══ Given passage ══
Carbon-14 is formed in minuscule amount in the atmosphere by this n,p (neutron,proton) nuclear reaction (with neutrons produced by cosmic radiation).

                    ¹⁴N⁷⁺ + ¹n⁰ → ¹⁴C⁶⁺ + ¹p⁺

This natural rate of formation is very nearly constant over time. The atmospheric concentration of ¹⁴C, which is a balance between the rate of formation and rate of loss by radioactive decay and uptake by plants, soil, and seas, also remains almost the same. Thus, the amount of atmospheric CO₂ formed from this ¹⁴C is also about the same all the time.

Radiocarbon dating of artifacts from the past depends upon the proportion of ¹⁴C in the atmosphere (as ¹⁴C in CO₂) remaining at least roughly constant over time. If no other factors interfere, the steady state proportion of ¹⁴C in the atmosphere should remain the same. Then the plants that use the carbon dioxide in photosynthesis will contain the same proportion of ¹⁴C, no matter when the photosynthesis occurs. When the photosynthesis stops (say a reed has been cut down to use in weaving a basket), no more ¹⁴C is added. What was in the plant decays with a half-life of about 5730 years, so the amount (in the basket) decreases and dating is based on the fraction that is left, combined with knowledge of how much was there when photosynthesis stopped—that is, the amount from the atmosphere.

Analysis of ¹⁴C in tree rings

Tree rings, like the ones in Figure 2, can provide a year-by-year look into the environmental history of the tree. Each year a tree adds a new ring on top of the previous ones that are no longer growing. If growth conditions are favorable, the new ring will be relatively thick. If it’s a bad year (too dry, too wet, too cold, etc.), the ring will be rather thin. The rings can be used to count back time from the present year-by-year toward the center of the tree. The tree need not be cut down to get these data. Special borers are available to drill into the tree and extract a cylinder of wood about the diameter of a pencil that can be used to count the rings and analyze them without harming the tree.

Tree rings provide an excellent way to assess the proportion of ¹⁴C in the atmosphere each year from the time the tree started to grow. Each ring adds new material only during the year it grows. The ¹⁴C in the older rings represents the proportion of ¹⁴C only from the year it was growing. Then it begins to decay with its 5730-year half-life. During the latter part of the 20th century, very sensitive mass spectrometric methods were developed to determine the proportion of ¹⁴C in a sample. These make it possible to measure the change in the fraction of ¹⁴C in quite small samples over rather short time periods.
═══
══ Supplied entries ══
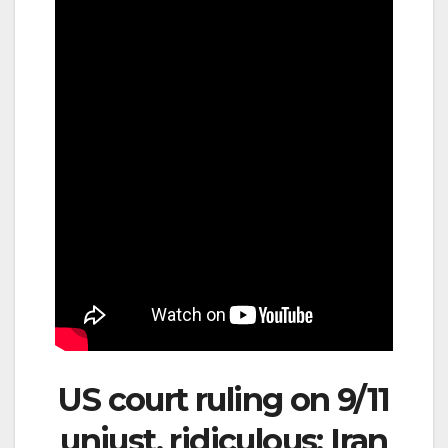
US court ruling on 9/11
unjust, ridiculous: Iran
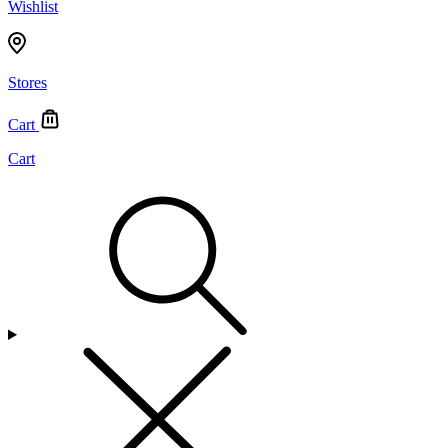
Wishlist
Stores
Cart
Cart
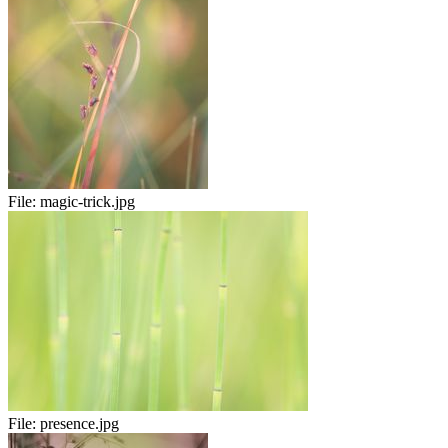
File:
magic-trick.jpg
File:
presence.jpg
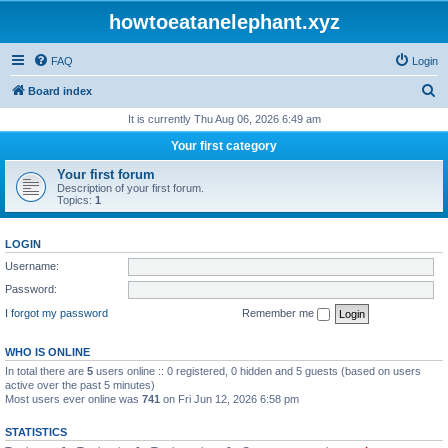
howtoeatanelephant.xyz
FAQ
Login
S
Board index
e
It is currently Thu Aug 06, 2026 6:49 am
a
Your first category
r
Your first forum
c
Description of your first forum.
Topics:
1
h
LOGIN
Username:
Password:
I forgot my password
Remember me
WHO IS ONLINE
In total there are
5
users online :: 0 registered, 0 hidden and 5 guests (based on users
active over the past 5 minutes)
Most users ever online was
741
on Fri Jun 12, 2026 6:58 pm
STATISTICS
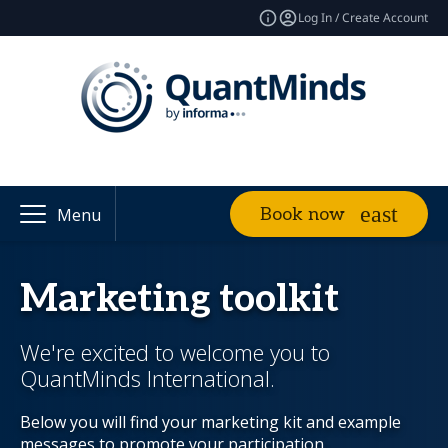
Log In / Create Account
Book now
Menu
Marketing toolkit
We're excited to welcome you to
QuantMinds International.
Below you will find your marketing kit and example
messages to promote your participation.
═══
Assignment 1: Print, word for word, the part of the entries that opens with the line containing "Log In / Create Account" and closes with the final line of the entries, including both of those lines.
Assignment 2: Proceed with the radiocarbon-dating passage, picking up right after its last sentence.

Task answer 1:
Log In / Create Account
Book now
Menu
Marketing toolkit
We're excited to welcome you to
QuantMinds International.
Below you will find your marketing kit and example
messages to promote your participation.

Task answer 2:
In about 1980, the ¹⁴C proportion (amount) in a set of tree rings spanning the period 1820 to 1954 was analyzed. Figure 3 shows the three possible trends one might expect for the ¹⁴C data. (The actual data will, of course, not be nice straight lines—these represent trends.)

6.

Based on the previous information, would you expect the trend from older to younger rings to be increasing, decreasing, or unchanging amount of ¹⁴C? Clearly explain your choice.

~ Please write your response to item 6 before going on to Part C. ~

C. Fossil fuels and atmospheric ¹⁴C

The discussion of radiocarbon dating indicates that, because of its radioactive decay, the older the sample, the lower the fraction of ¹⁴C it will contain. Thus, the logical choice in item 6 is that the data will show increasing fractions of ¹⁴C, as the tree rings get younger (more recent), Figure 4.

The experimental data are shown in Figure 5.

The data in Figure 5 have been corrected for radiocarbon decay, so, if there were no interfering factor to change the proportion of ¹⁴C in the atmosphere, we would expect the plot trend to be basically a horizontal line (with the sort of uncertainties and small fluctuations shown here). Evidently, there is another factor (or factors) at play here to explain the decreasing fraction of ¹⁴C with time, especially evident in the first half of the 20th century. (These analyses could not be carried further into the century, because atmospheric testing of nuclear weapons, beginning in the early 50s, added man-made ¹⁴C to the atmosphere.)

During the 10,000 years before 1800, the concentration of atmospheric CO₂ rose from about 260 to 280 ppm, an average increase of about 0.2 ppm per century. From 1800 to present, the concentration has risen about 138 ppm, an average increase of about 60 ppm per century. What has caused this more than 100-fold increased rate of CO₂ being added to the atmosphere?

Shortly before 1800, the Scottish scientist, James Watt, invented and commercialized the practical steam engine that revolutionized the amount of power available to carry out humanity’s work. Steam engines could be put essentially anywhere a source of power was needed and even put on wheels to move enormous amounts of materials and people from one place to another. The English scientist, Michael Faraday, changed the equation even further by inventing the electric motor and generator. Steam engines could drive generators whose electrical power could be transmitted everywhere, including individual homes, through wires.

The Industrial Revolution is aptly named. But it could also be called the Coal Combustion Revolution, since enormous steam power requires enormous production of steam and the largest readily available source of energy to boil the water was coal. As they were discovered and exploited, oil and natural gas have been added to the fuels to be combusted, so now it might be the Fossil Fuel Combustion Revolution (and include internal combustion engines and turbines as well as steam engines). All of this fossil fuel combustion creates CO₂ that escapes into the atmosphere. About half of it remains there, while about a quarter dissolves in the oceans and another quarter ends up in plants (for photosynthesis) and the soil.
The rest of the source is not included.